Darüber hinaus stellt goEast erneut ein Online-Veranstaltungsprogramm zur Verfügung. Hierfür richtet goEast ein Festivalstudio im Museum Wiesbaden ein, von wo Filmgespräche mit den Filmschaffenden der Wettbewerbssektion aufgezeichnet, Diskussionsrunden und Panels des Symposiums und auch Veranstaltungen des East-West Talent Lab gestreamt werden. Darüber hinaus werden auch die Masterclass mit Péter Lichter und Márió Z. Nemes und die Anti-Oscar-Nacht mit dem diesjährigen Gewinner des Goldenen Bären der Berlinale, Radu Jude, und dem Action-Künstler Dan Perjovschi online erlebbar.

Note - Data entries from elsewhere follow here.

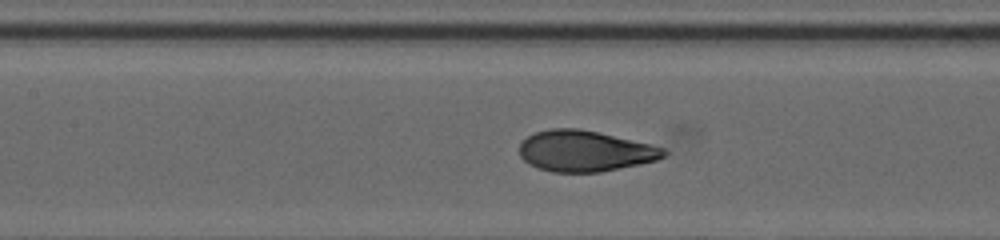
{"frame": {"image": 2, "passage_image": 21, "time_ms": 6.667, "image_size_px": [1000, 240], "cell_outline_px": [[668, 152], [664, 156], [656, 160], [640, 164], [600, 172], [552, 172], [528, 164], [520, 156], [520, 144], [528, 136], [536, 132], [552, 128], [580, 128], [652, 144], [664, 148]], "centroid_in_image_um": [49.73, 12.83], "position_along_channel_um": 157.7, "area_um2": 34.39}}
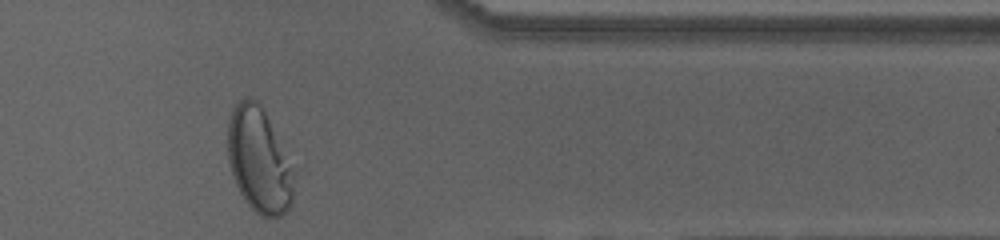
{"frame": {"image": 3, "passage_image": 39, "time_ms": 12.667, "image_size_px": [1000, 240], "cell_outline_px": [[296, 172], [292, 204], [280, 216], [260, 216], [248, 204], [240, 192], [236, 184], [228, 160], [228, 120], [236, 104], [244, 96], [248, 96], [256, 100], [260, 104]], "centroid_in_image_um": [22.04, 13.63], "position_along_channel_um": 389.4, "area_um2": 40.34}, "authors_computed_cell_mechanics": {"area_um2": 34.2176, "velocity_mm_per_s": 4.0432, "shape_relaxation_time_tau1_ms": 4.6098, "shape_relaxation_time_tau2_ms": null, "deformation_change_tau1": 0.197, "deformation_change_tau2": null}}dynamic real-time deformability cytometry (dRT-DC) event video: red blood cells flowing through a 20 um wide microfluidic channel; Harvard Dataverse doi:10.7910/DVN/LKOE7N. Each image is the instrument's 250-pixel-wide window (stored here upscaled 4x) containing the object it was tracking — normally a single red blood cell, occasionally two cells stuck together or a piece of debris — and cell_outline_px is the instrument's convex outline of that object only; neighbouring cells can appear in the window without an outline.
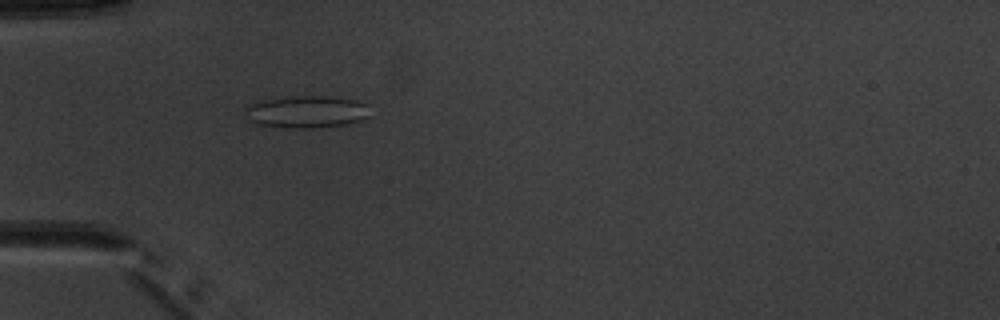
{"species": "common noctule bat (a hibernating species)", "species_latin": "Nyctalus noctula", "temperature_condition": "warm", "stored_images_in_passage": 5, "camera_frame_rate_fps": 3000, "um_per_image_px": 0.085, "animal": {"sex": "male", "body_mass_g": 20.1, "forearm_length_mm": 53.5}, "frame": {"image": 1, "passage_image": 5, "time_ms": 4.667, "image_size_px": [1000, 320], "cell_outline_px": [[368, 116], [360, 120], [344, 124], [312, 128], [284, 128], [256, 124], [252, 120], [244, 108], [248, 104], [264, 100], [288, 96], [328, 96], [356, 100], [368, 104]], "centroid_in_image_um": [26.06, 9.49], "position_along_channel_um": 58.9, "area_um2": 23.29}}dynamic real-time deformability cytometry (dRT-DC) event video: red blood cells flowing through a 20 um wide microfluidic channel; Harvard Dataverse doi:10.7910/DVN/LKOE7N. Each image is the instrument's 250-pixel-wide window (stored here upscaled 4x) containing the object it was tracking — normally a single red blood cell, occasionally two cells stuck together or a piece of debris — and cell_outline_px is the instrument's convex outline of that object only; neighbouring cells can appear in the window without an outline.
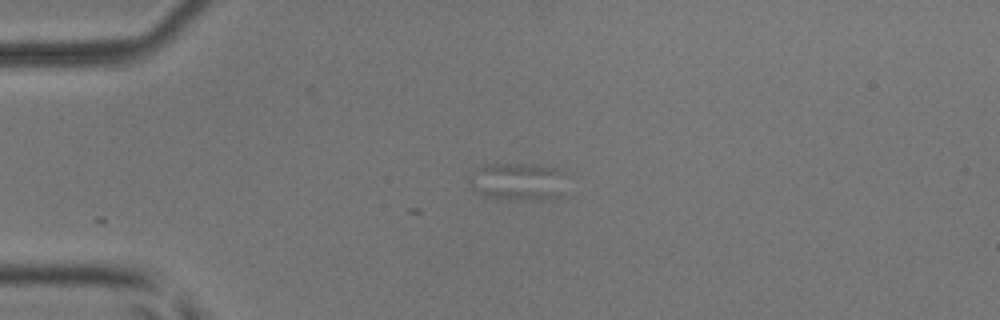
{"species": "common noctule bat (a hibernating species)", "species_latin": "Nyctalus noctula", "temperature_condition": "room temperature", "stored_images_in_passage": 8, "camera_frame_rate_fps": 3000, "um_per_image_px": 0.085, "animal": {"sex": "male", "body_mass_g": 17.9, "forearm_length_mm": 54.2}, "frame": {"image": 1, "passage_image": 1, "time_ms": 0.0, "image_size_px": [1000, 320], "cell_outline_px": [[564, 172], [560, 196], [552, 200], [500, 200], [484, 196], [472, 188], [468, 184], [468, 180], [484, 164], [520, 164], [560, 168]], "centroid_in_image_um": [44.02, 15.47], "position_along_channel_um": 41.0, "area_um2": 21.39}}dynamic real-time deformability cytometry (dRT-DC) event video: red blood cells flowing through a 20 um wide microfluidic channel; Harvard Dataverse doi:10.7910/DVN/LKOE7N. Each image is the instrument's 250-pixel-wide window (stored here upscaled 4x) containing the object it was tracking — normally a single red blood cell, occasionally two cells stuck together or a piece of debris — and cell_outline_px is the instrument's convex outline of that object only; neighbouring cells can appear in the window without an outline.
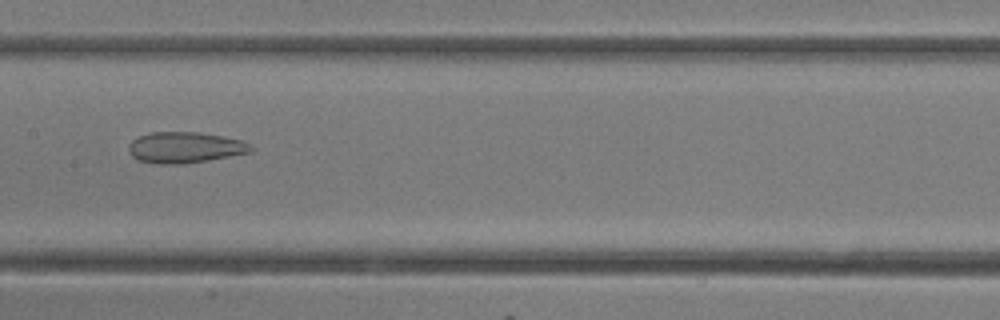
{"species": "common noctule bat (a hibernating species)", "species_latin": "Nyctalus noctula", "temperature_condition": "room temperature", "stored_images_in_passage": 20, "camera_frame_rate_fps": 3000, "um_per_image_px": 0.085, "animal": {"sex": "female"}, "frame": {"image": 1, "passage_image": 15, "time_ms": 4.667, "image_size_px": [1000, 320], "cell_outline_px": [[256, 148], [252, 152], [208, 160], [184, 164], [156, 164], [140, 160], [132, 156], [128, 152], [128, 144], [132, 140], [140, 136], [152, 132], [200, 132], [224, 136], [240, 140], [252, 144]], "centroid_in_image_um": [15.75, 12.53], "position_along_channel_um": 191.6, "area_um2": 22.31}}
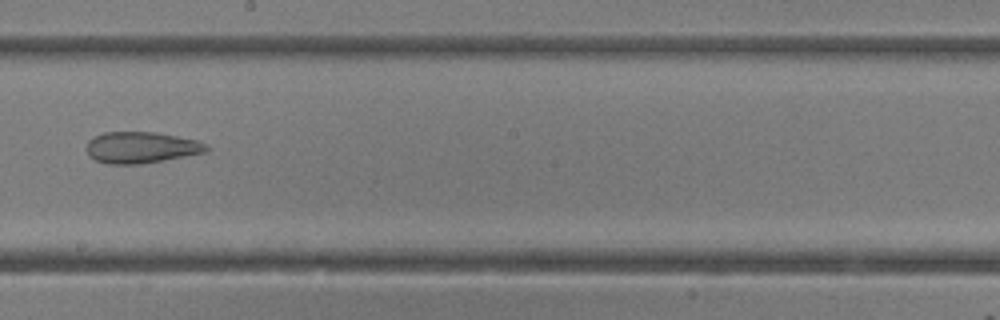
{"frame": {"image": 2, "passage_image": 17, "time_ms": 5.333, "image_size_px": [1000, 320], "cell_outline_px": [[208, 152], [164, 160], [140, 164], [108, 164], [96, 160], [88, 156], [88, 140], [104, 132], [156, 132], [196, 140], [208, 144]], "centroid_in_image_um": [12.02, 12.54], "position_along_channel_um": 236.2, "area_um2": 21.85}}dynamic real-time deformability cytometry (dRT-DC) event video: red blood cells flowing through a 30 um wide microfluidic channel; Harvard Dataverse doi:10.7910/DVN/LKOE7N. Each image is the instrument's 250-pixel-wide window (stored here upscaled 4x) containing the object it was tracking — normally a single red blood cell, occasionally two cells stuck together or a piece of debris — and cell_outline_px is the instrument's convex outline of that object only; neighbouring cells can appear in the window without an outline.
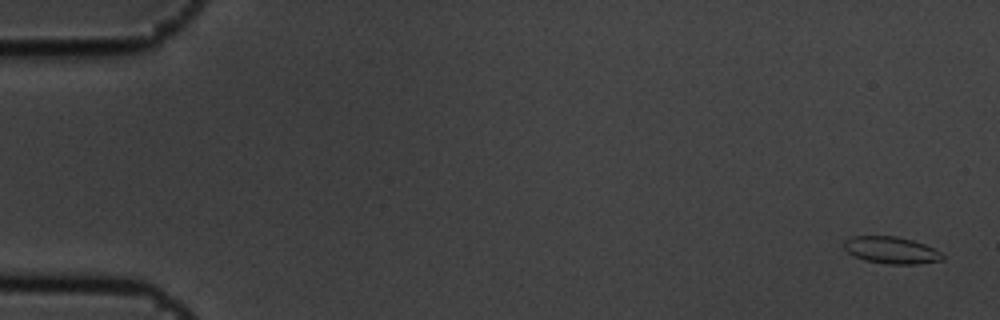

"Leben verlangt mutige Entscheidungen" - Mut zur Vielfalt des Films in der Sektion Bioskop

Die Sektion Bioskop bietet ost- und mitteleuropäische Filmproduktionen, denen auch abseits eines Premierenzwangs eine Bühne gebührt. Altmeister:innen wie Vitaly Mansky, Laila Pakalnina, Renata Litvinova, Jasmila Zbanić, Filip Remunda und Vít Klusák sind genauso vertreten, wie experimentellere Werke. In "Gorbachev. Heaven" ("Gorbačovs. Paradize", Lettland, Tschechische Republik 2020) fasst Dokumentarfilmer Vitaly Mansky die Entscheidung, ein "Gespräch mit einem Verrückten", wie Mikhail Gorbachev es selbst nennt, zu suchen und trifft den inzwischen 89-jährigen ehemaligen Staatsmann. Es entsteht eine persönliche, humoristische wie auch reflektierte Reise durch die Vergangenheit. UN-Übersetzerin Aida, die Protagonistin des oscarnominierten "Quo Vadis, Aida?" (Bosnien und Herzegowina, Österreich, Rumänien, Niederlande, Deutschland, Polen, Frankreich, Norwegen 2020), kämpft in den Tagen vor dem Massaker im bosnischen Srebrenica im Jahr 1995 für das Überleben ihrer Familie.  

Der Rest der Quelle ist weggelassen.